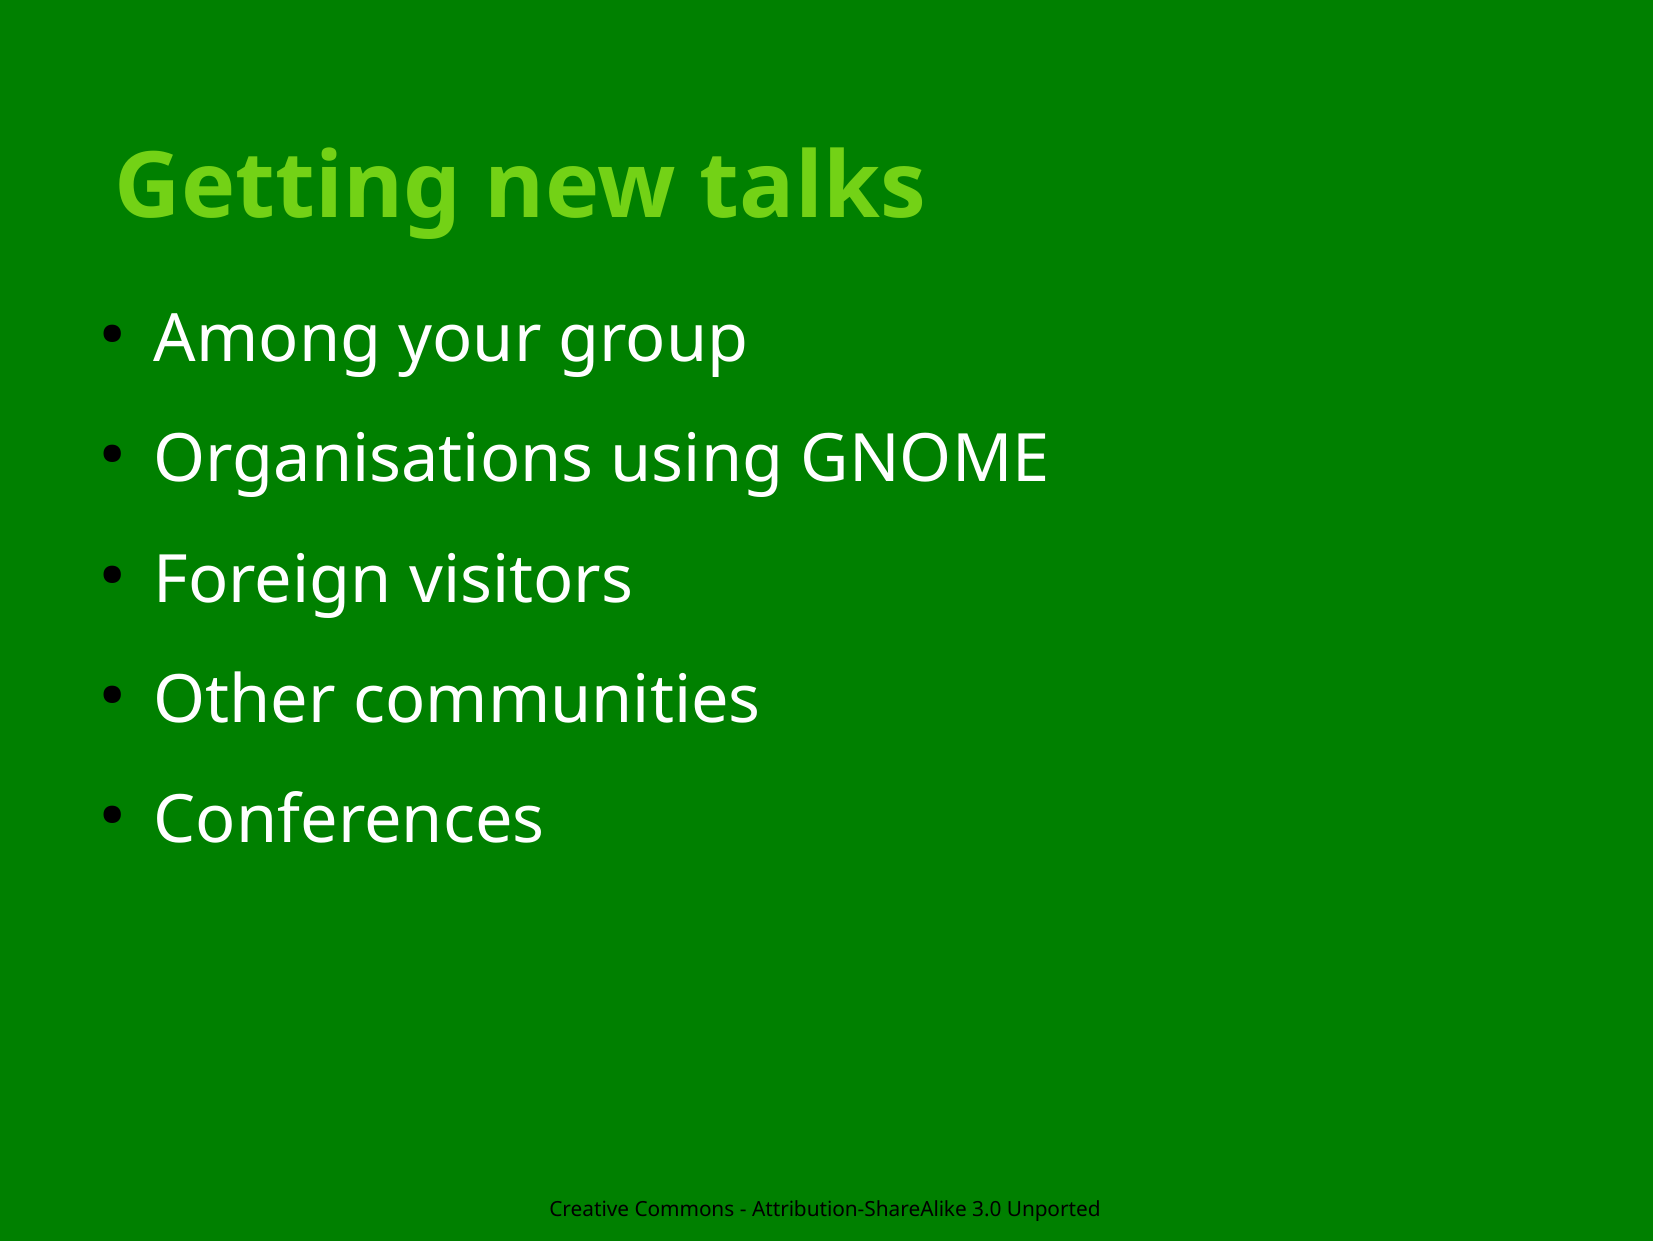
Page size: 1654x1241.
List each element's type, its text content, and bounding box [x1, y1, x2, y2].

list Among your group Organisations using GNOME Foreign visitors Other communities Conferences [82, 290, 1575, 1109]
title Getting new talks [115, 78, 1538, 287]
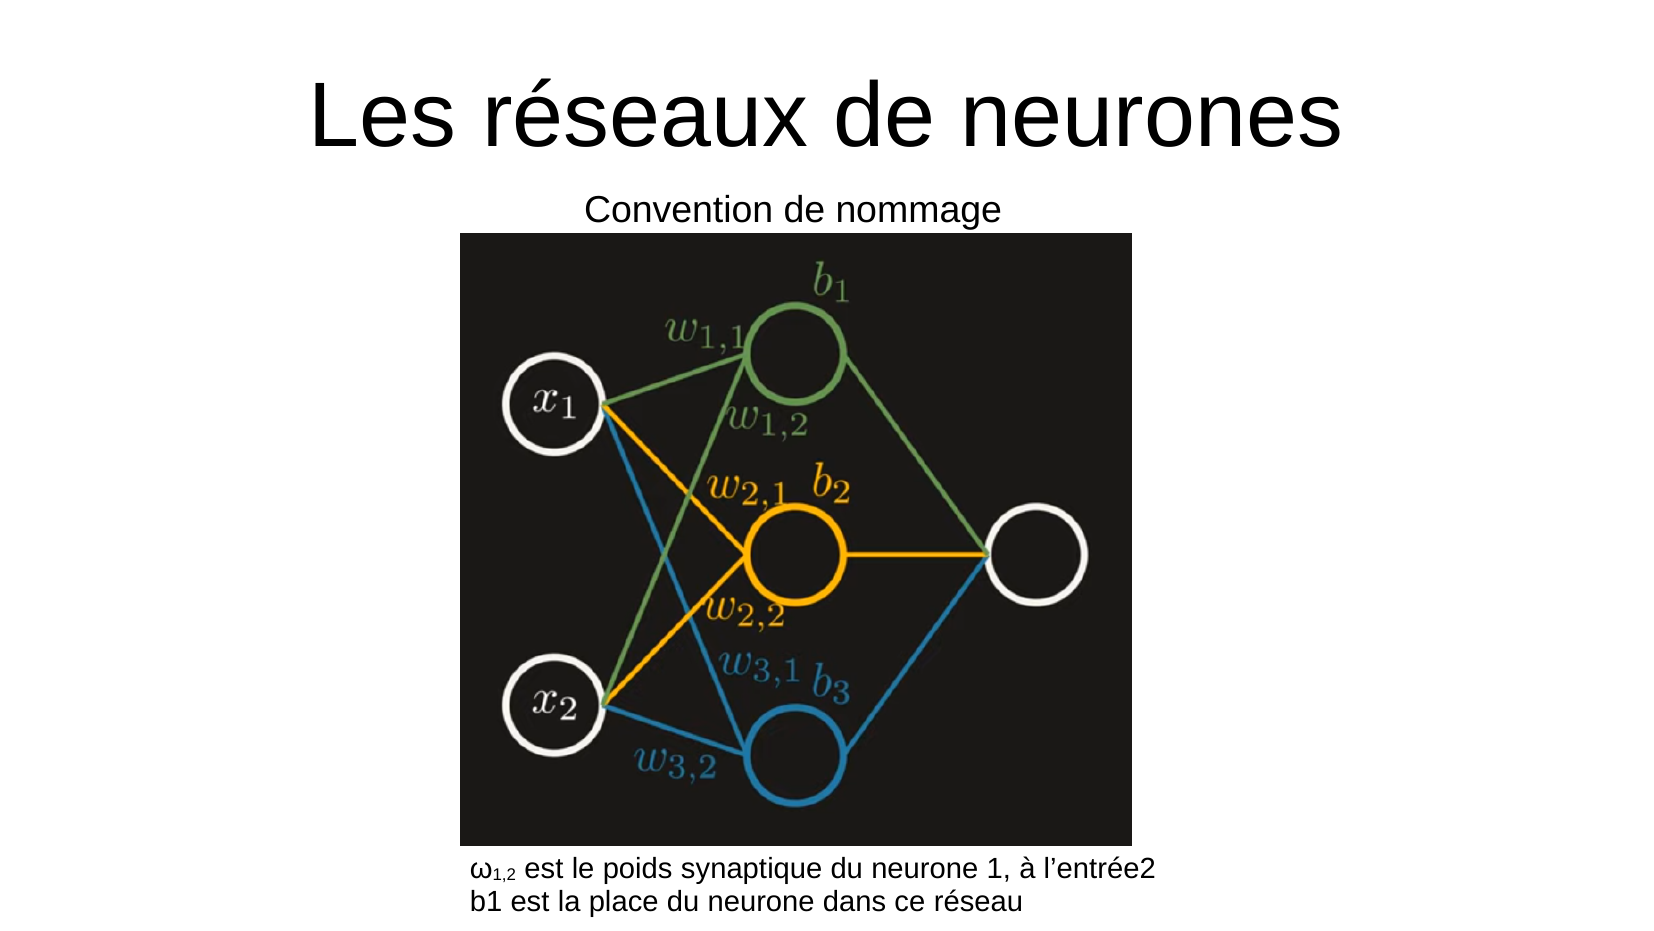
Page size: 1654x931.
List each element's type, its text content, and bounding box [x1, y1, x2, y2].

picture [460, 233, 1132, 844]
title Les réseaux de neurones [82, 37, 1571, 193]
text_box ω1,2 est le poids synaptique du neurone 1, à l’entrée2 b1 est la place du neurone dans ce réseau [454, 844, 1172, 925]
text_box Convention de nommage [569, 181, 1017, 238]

•••

EXERCISE:
Duplicate the records word for word, starting at the beginning of the records and ending at the line that contains "title Getting new talks [115, 78, 1538, 287]", with both ends included. Leave the pictures out of your answer.

WRITTEN RESPONSE:
Page size: 1654x1241.
List each element's type, its text content, and bounding box [x1, y1, x2, y2].

list Among your group Organisations using GNOME Foreign visitors Other communities Conferences [82, 290, 1575, 1109]
title Getting new talks [115, 78, 1538, 287]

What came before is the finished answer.